Teens.laura6/Pixabay

Every new generation of teens will inevitably have trends, habits, and innovations which they can call their own. It’s also inevitable that older examples of these would be phased out. In the case of today’s teenagers, for example, Facebook is no longer the top social media platform that it was to yesterday’s youngsters. This is according to a survey done by the Pew Research Report.

Published on Thursday, the report indicated that only 51 percent or half of the teens between the ages of 13 and 17 are using Facebook. This is a steep drop from three years ago, when 71 percent of the same demographic used the site.

Instead of Facebook, teens within that age range prefer using platforms like YouTube, Snapchat, and Instagram.
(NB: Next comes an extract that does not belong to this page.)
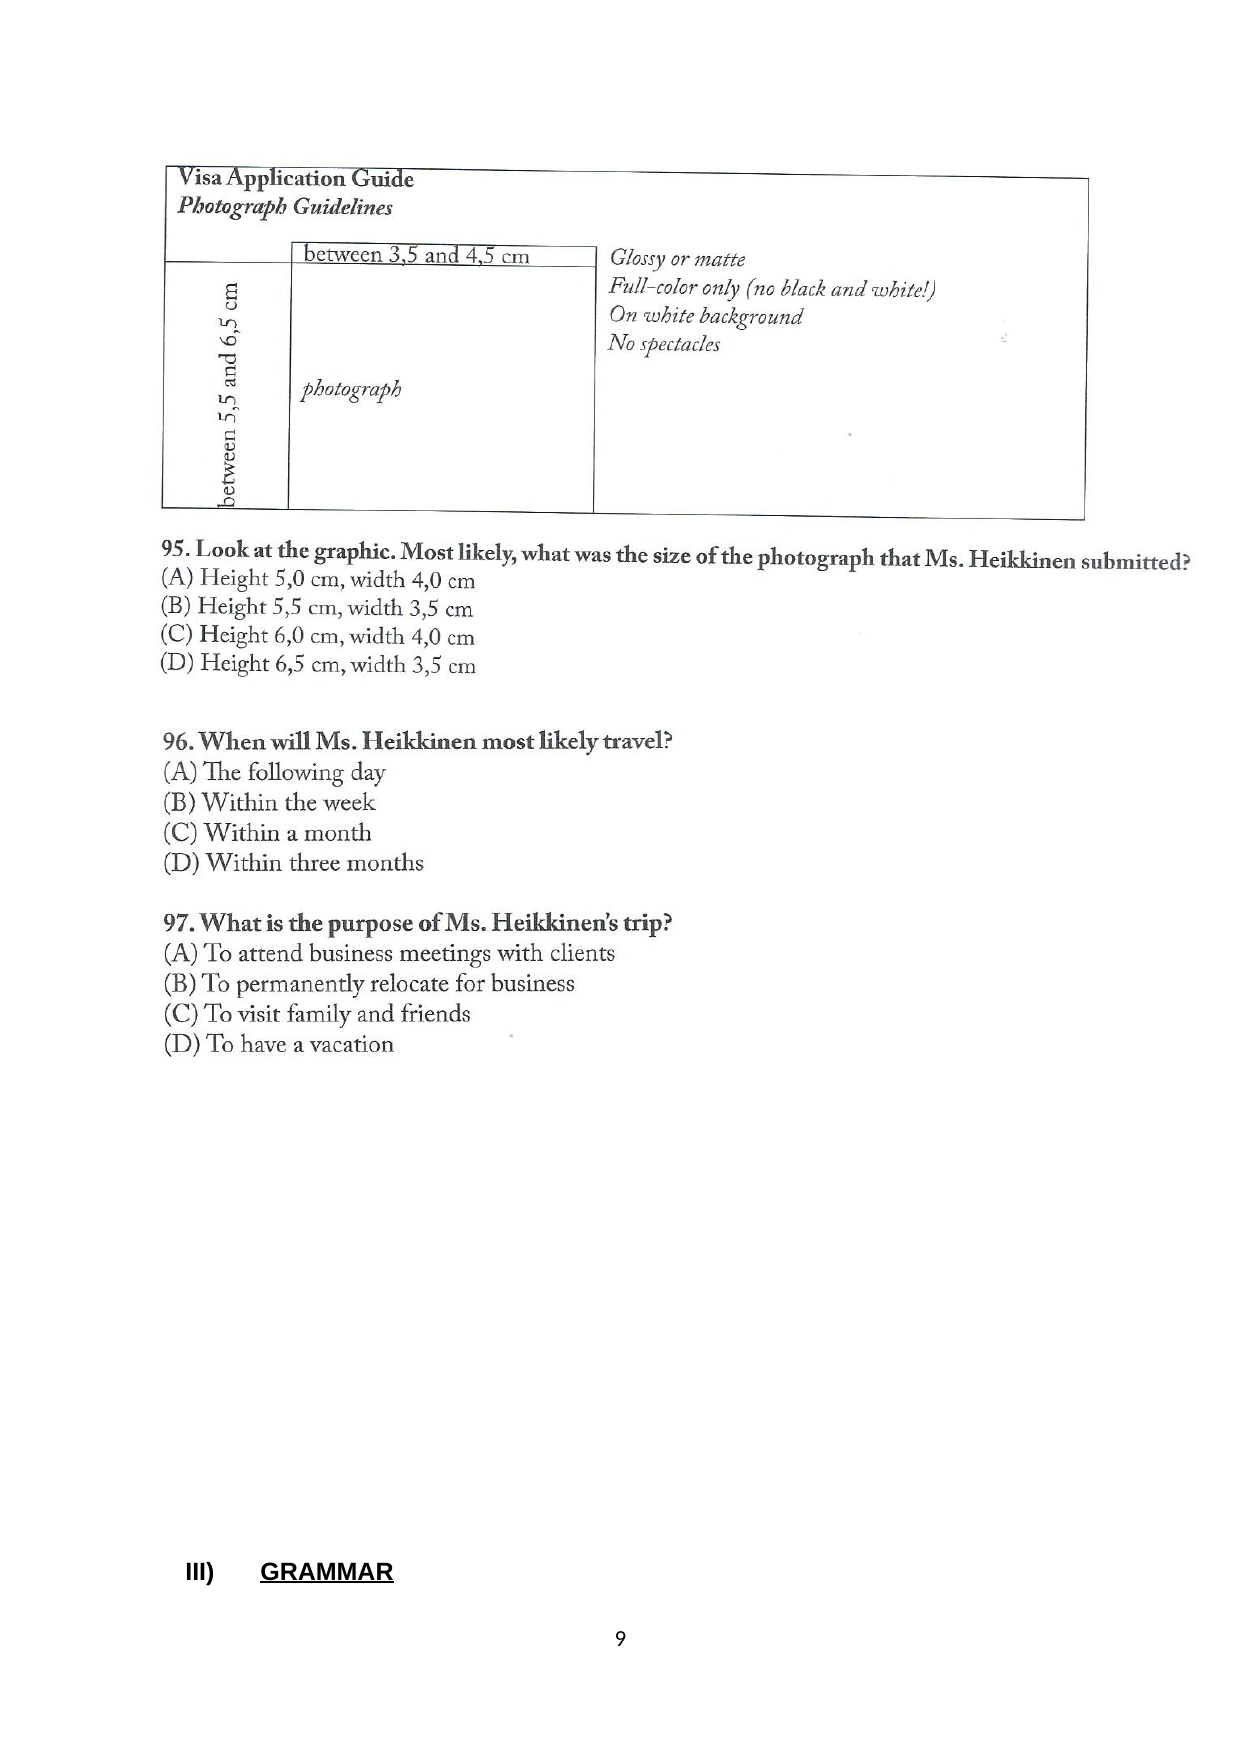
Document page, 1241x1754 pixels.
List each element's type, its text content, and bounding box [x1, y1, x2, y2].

While that last social media service is owned by Facebook, it comes with a completely different style and clearly caters to the demographic in a much different way. On top of the implications on Facebook, the results of this survey also cover many other aspects of technology.

“This shift in teens’ social media use is just one example of how the technology landscape for young people has evolved since the Center’s last survey of teens and technology use in 2014-2015. Most notably, smartphone ownership has become a nearly ubiquitous element of teen life: 95% of teens now report they have a smartphone or access to one. These mobile connections are in turn fueling more-persistent online activities: 45% of teens now say they are online on a near-constant basis,” the report reads.

One of the reasons why this survey result is so problematic for Facebook is the matter of scale. As Bloomberg reports, the platform has just about saturated both the U.S. and Canada in terms of the number of users it has in those countries. This is troublesome for Facebook since those are some of its most lucrative markets.

By losing touch with teens, the biggest social network in the world will start having trouble growing more than it already has. At this rate, it’s going to hit a ceiling and start stalling before shrinking.